La ventana estaba abierta y el viento comenzaba a mecer la cortina para dejar que la luz se colase en la habitación. Marion se despertó de inmediato, no conseguía dormir en lugares luminosos, y supuso que serían cerca de las nueve de la mañana porque era entonces cuando el sol madrileño de julio pegaba directamente en su cama.
Se había despertado con hambre, el cuerpo con el calor del verano le pedía frutas y pensó en preparar un batido de naranja, papaya, aguacate, anacardos, jengibre y un poco de jalapeño. De repente recordó a Gabriel; ¿en dónde estaría?, ¿seguiría trabajando en la empresa de su padre en Medellín?. Para Marion, Gabriel era un taco de carne asada con un poco de pico de gallo, trocitos de jalapeño y mucho aguacate. Marion tenía la manía de asociar a todos sus amantes con comida; los asociaba de forma involuntaria por su carácter, su tono de voz y a veces por el olor que expedían sus cuerpos.
Hoy se despertaba junto a Carlos y se inclinó sobre su nuca para olerla. Era un buen hombre e intentaba buscar algo que la sedujera y la convenciera para seguir a su lado, pero su olor no le endurecía los pezones como en el pasado lo hacía el de Gabriel. Carlos era un arroz muy cocido con pollo y zanahoria; olía a almidón húmedo y un poco quemado. Era como uno de esos platos insípidos que comes por necesidad cuando tienes las defensas bajas y buscas reconfortarte.
Carlos no tenía nada en común con Valeria, su otra amante. Valeria era un curry verde tailandés de esos que cenas y cuando te metes en la cama aún tienes el pecho ardiendo. Siempre iba embadurnada de aceite de coco y todas sus prendas desprendían un aroma a albahaca. La mente de Valeria iba a mil por hora y, aunque Marion la deseaba con locura, a veces necesitaba dejar de verla durante varias semanas porque sus encuentros se convertían en noches en vela saturadas de charlas absurdas a la par que sublimes. A Marion le gustaba hundir su rostro en el pecho de Valeria y respirar la dulzura del coco, deslizar sus manos por sus caderas como se desliza el curry por el paladar y deleitarse con las notas picantes de su sonrisa.
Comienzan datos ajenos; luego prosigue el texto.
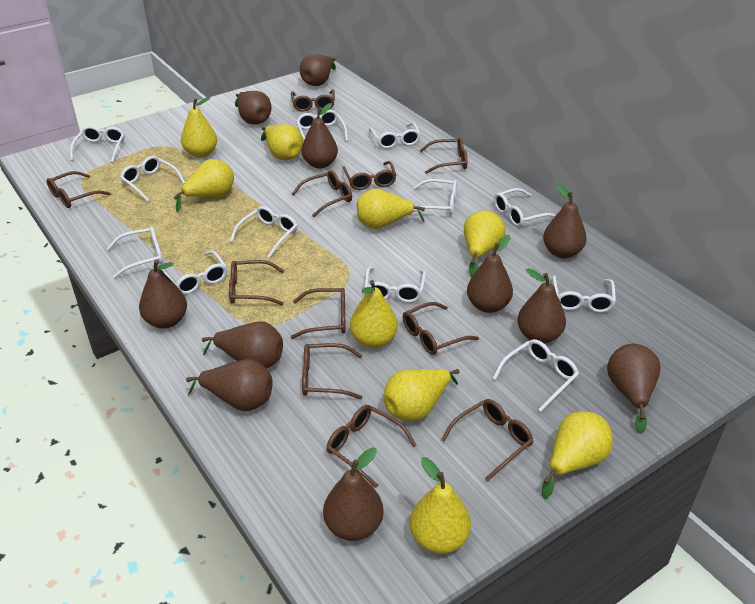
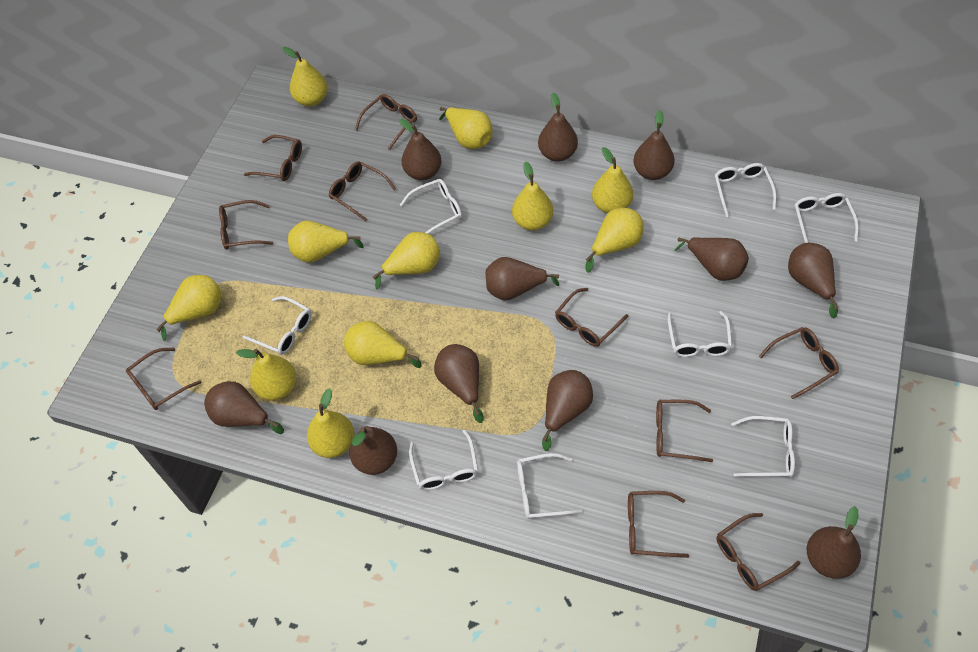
brown glasses: [47,171,111,208] [229,260,284,305] [291,90,335,112] [291,288,346,339] [292,170,352,217] [302,343,362,399] [326,405,417,488] [342,161,396,190] [403,302,479,355] [419,137,468,174] [441,399,533,481] = 11 -> [126,348,202,410] [219,200,273,250] [244,135,302,181] [329,161,396,221] [355,94,417,150] [555,288,628,347] [628,491,689,558] [656,400,713,462] [716,513,800,591] [759,327,839,399] = 10
white glasses: [70,126,125,163] [107,226,163,278] [120,156,185,202] [161,250,227,294] [230,206,298,258] [296,110,348,142] [364,267,426,303] [369,122,421,149] [413,179,457,215] [492,339,579,412] [494,188,556,227] [552,275,616,313] = 12 -> [242,296,312,355] [400,179,462,234] [409,430,478,490] [517,453,583,519] [668,311,732,357] [715,163,776,217] [731,416,795,477] [794,193,859,243] = 8
yellow pear: [173,159,234,212] [181,97,217,158] [261,124,303,160] [350,280,398,348] [357,189,425,229] [384,369,459,421] [410,457,471,554] [464,210,506,277] [542,411,613,499] = 9 -> [156,275,222,341] [236,349,296,400] [282,47,328,106] [288,221,364,263] [307,388,354,458] [344,321,422,368] [373,232,440,290] [439,107,493,149] [512,162,553,230] [586,208,643,272] [592,147,633,213] = 11

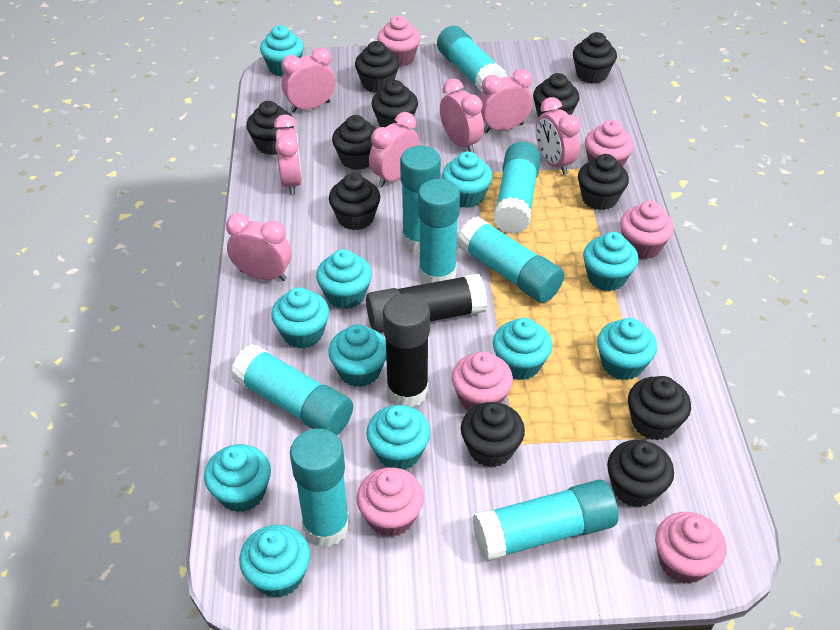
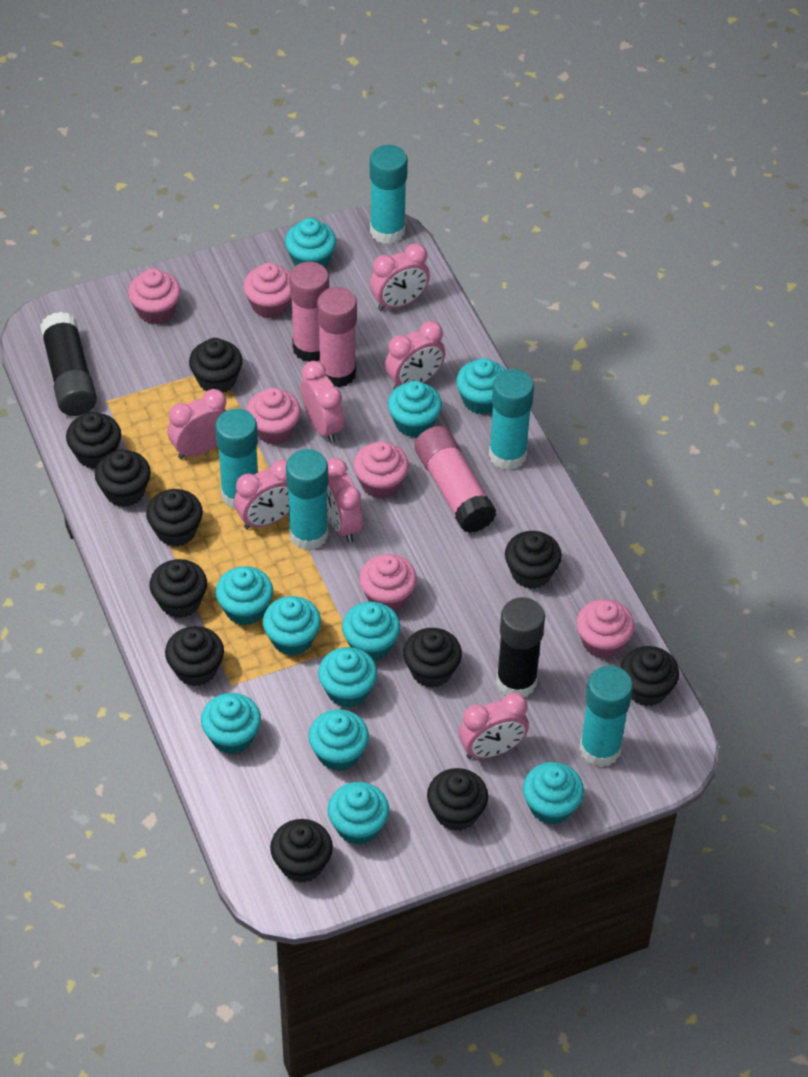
pink glue stick: none = 0 -> [290,262,329,362] [317,287,357,388] [414,426,496,533] = 3
turquoise glue stick: [231,344,353,436] [290,428,350,547] [400,146,441,253] [418,179,460,284] [437,26,508,93] [457,216,564,303] [473,480,619,562] [494,142,541,234] = 8 -> [215,409,258,509] [286,449,328,551] [370,145,408,244] [489,369,534,470] [579,666,633,767] = 5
Pero por las mañanas tenía que arrastrarse apurada y agotada hasta su trabajo, desayunaba corriendo un cruasán y un expreso en la panadería que queda al comienzo de la calle Santa Isabel y rezaba porque el aroma del café la despertara para poder rendir un rato en la oficina.
Marion salió sigilosa de la cama para no despertar a Carlos. Esos dos minutos oliendo su pescuezo la habían empujado a tomar una decisión; ni tacos, ni curry ni arroz con pollo, era hora de hacer un ayuno de pieles y salir de Madrid. Necesitaba agua de mar para lavar sus recuerdos y volver a reconocer su propio olor.